*** Data supplied Section Begins ***
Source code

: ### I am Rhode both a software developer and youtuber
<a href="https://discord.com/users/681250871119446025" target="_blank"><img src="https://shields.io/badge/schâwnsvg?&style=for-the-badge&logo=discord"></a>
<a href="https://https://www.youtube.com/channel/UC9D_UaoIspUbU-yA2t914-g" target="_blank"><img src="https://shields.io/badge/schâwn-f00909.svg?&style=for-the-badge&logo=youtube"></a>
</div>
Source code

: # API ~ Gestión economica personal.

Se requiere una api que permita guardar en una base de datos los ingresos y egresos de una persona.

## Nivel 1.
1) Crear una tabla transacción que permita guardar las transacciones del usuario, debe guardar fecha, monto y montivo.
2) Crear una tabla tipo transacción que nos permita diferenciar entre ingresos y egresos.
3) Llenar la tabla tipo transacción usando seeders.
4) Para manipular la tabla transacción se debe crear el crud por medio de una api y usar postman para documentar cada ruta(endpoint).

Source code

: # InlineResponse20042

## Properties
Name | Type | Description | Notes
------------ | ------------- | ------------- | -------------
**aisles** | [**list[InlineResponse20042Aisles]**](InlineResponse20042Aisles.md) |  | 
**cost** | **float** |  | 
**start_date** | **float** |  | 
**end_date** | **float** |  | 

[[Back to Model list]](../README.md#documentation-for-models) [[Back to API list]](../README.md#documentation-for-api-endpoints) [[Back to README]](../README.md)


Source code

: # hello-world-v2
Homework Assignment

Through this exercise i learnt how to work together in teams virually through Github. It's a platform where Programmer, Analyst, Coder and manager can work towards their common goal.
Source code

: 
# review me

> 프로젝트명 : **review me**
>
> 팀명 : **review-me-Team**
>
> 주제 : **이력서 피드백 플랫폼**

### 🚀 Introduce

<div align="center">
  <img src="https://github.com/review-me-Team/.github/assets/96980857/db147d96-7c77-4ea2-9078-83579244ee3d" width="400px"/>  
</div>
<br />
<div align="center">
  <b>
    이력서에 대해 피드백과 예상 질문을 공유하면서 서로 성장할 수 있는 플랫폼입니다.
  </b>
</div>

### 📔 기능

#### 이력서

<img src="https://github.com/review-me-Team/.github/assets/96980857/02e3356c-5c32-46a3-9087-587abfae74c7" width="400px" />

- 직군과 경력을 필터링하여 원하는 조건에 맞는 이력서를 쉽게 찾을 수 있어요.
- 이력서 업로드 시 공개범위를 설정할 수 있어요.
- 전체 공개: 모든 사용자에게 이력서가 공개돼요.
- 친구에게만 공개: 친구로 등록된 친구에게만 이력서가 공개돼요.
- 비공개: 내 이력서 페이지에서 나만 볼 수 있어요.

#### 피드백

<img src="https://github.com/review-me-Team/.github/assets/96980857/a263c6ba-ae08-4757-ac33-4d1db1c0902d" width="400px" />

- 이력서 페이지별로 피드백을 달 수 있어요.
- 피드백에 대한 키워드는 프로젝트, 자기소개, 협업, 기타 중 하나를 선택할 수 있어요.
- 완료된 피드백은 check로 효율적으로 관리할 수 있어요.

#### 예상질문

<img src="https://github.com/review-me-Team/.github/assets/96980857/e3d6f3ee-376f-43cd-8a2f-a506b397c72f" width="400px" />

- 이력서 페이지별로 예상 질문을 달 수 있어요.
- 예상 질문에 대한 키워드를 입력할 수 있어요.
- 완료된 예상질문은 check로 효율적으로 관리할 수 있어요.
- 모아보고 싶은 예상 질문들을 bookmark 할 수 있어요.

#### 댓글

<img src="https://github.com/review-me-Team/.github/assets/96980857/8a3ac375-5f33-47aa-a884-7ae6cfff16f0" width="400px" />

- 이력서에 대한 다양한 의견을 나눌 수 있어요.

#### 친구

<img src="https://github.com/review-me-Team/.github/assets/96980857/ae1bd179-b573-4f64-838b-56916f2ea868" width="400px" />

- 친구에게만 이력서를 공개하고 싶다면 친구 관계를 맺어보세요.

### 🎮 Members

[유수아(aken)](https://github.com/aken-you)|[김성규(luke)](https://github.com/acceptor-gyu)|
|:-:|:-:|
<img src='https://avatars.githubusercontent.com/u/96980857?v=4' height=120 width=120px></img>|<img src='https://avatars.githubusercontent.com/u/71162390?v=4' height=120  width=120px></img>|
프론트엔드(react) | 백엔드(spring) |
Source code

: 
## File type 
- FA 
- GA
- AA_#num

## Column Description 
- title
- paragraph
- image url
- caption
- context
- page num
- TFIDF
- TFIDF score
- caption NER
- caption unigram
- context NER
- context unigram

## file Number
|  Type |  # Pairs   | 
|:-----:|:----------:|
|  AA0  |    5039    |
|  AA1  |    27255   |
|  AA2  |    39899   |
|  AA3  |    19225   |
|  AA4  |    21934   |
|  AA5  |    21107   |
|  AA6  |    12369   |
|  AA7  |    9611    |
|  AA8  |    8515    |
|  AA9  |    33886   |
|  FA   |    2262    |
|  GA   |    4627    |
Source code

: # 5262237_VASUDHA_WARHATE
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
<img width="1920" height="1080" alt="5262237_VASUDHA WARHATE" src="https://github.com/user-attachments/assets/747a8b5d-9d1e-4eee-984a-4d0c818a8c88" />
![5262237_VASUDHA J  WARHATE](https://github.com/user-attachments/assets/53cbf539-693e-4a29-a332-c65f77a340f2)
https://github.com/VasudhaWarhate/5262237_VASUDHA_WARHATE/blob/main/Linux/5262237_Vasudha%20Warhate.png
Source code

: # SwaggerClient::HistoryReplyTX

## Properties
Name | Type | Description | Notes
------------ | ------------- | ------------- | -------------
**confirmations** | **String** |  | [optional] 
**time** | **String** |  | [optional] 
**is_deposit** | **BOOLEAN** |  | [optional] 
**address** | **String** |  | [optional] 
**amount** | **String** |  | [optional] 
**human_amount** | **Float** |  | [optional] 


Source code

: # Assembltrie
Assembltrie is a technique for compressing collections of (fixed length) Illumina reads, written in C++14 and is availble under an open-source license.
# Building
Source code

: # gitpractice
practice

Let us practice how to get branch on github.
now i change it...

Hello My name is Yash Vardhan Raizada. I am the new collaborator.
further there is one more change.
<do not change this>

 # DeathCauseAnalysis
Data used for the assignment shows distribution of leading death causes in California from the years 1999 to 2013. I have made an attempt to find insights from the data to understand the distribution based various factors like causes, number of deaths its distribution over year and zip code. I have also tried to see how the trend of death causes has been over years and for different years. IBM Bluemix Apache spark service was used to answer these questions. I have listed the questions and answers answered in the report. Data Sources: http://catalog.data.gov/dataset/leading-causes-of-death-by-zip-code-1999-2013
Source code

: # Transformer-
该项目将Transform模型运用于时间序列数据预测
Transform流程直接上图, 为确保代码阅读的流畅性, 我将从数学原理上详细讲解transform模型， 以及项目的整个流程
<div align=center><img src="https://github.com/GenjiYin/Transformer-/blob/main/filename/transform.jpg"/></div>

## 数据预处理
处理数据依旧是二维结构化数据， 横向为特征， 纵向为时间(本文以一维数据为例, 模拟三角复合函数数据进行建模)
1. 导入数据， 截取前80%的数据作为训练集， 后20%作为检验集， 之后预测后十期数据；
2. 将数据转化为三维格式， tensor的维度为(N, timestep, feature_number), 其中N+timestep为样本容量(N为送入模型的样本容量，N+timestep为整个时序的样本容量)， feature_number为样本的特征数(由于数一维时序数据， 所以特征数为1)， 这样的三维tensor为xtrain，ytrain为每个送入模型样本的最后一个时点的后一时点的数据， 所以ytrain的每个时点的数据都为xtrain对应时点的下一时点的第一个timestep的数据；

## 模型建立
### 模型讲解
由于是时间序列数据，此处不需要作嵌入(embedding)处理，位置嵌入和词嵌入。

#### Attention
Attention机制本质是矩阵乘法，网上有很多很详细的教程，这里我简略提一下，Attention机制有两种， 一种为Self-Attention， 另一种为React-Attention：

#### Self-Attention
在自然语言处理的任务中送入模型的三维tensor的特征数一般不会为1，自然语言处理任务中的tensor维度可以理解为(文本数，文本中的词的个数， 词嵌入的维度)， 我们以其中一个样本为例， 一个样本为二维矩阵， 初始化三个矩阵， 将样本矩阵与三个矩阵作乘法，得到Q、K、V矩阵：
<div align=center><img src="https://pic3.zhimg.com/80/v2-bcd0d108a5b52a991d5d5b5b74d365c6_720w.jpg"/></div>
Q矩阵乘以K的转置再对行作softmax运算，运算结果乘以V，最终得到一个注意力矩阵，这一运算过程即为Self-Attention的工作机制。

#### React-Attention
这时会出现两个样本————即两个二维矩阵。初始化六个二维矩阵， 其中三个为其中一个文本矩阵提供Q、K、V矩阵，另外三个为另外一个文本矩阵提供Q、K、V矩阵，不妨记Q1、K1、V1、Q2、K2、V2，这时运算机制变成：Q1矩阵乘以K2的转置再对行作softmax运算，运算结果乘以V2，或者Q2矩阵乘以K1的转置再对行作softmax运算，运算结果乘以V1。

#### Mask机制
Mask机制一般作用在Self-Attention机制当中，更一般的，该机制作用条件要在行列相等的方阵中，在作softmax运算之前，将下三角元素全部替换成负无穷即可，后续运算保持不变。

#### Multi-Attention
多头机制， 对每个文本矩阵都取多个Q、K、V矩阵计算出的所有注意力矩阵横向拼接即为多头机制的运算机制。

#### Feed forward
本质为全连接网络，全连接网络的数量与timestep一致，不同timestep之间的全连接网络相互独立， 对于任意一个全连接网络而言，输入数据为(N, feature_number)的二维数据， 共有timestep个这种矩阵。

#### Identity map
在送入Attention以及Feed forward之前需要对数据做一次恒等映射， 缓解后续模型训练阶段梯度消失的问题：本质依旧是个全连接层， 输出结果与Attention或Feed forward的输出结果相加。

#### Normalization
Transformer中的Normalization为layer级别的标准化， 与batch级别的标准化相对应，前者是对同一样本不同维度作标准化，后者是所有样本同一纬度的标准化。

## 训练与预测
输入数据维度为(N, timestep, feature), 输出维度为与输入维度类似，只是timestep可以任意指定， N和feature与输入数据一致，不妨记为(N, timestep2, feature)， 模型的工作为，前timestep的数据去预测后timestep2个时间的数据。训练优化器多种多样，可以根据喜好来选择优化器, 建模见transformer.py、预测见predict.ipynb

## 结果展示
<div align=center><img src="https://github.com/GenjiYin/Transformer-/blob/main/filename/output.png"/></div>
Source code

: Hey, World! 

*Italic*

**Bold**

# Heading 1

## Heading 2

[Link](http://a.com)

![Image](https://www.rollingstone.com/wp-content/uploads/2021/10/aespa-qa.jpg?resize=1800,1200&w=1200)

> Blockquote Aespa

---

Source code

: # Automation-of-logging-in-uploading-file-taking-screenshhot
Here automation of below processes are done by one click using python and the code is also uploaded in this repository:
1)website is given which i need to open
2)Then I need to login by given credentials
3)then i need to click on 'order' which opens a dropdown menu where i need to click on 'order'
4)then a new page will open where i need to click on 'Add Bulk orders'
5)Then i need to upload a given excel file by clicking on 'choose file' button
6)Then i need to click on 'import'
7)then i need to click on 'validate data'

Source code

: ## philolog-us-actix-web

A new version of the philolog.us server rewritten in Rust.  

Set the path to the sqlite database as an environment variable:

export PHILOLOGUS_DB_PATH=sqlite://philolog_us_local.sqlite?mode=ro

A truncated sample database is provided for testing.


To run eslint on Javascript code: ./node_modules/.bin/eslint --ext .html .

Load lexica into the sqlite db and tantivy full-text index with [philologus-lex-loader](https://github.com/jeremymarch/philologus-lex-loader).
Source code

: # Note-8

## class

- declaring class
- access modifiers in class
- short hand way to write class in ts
*** Data supplied Section Ends ***
Your assignment
Please print the lines of the data from the line containing "#### Feed forward" through the line containing "Set the path", word for word.

Solution to this task
#### Feed forward
本质为全连接网络，全连接网络的数量与timestep一致，不同timestep之间的全连接网络相互独立， 对于任意一个全连接网络而言，输入数据为(N, feature_number)的二维数据， 共有timestep个这种矩阵。

#### Identity map
在送入Attention以及Feed forward之前需要对数据做一次恒等映射， 缓解后续模型训练阶段梯度消失的问题：本质依旧是个全连接层， 输出结果与Attention或Feed forward的输出结果相加。

#### Normalization
Transformer中的Normalization为layer级别的标准化， 与batch级别的标准化相对应，前者是对同一样本不同维度作标准化，后者是所有样本同一纬度的标准化。

## 训练与预测
输入数据维度为(N, timestep, feature), 输出维度为与输入维度类似，只是timestep可以任意指定， N和feature与输入数据一致，不妨记为(N, timestep2, feature)， 模型的工作为，前timestep的数据去预测后timestep2个时间的数据。训练优化器多种多样，可以根据喜好来选择优化器, 建模见transformer.py、预测见predict.ipynb

## 结果展示
<div align=center><img src="https://github.com/GenjiYin/Transformer-/blob/main/filename/output.png"/></div>
Source code

: Hey, World! 

*Italic*

**Bold**

# Heading 1

## Heading 2

[Link](http://a.com)

![Image](https://www.rollingstone.com/wp-content/uploads/2021/10/aespa-qa.jpg?resize=1800,1200&w=1200)

> Blockquote Aespa

---

Source code

: # Automation-of-logging-in-uploading-file-taking-screenshhot
Here automation of below processes are done by one click using python and the code is also uploaded in this repository:
1)website is given which i need to open
2)Then I need to login by given credentials
3)then i need to click on 'order' which opens a dropdown menu where i need to click on 'order'
4)then a new page will open where i need to click on 'Add Bulk orders'
5)Then i need to upload a given excel file by clicking on 'choose file' button
6)Then i need to click on 'import'
7)then i need to click on 'validate data'

Source code

: ## philolog-us-actix-web

A new version of the philolog.us server rewritten in Rust.  

Set the path to the sqlite database as an environment variable:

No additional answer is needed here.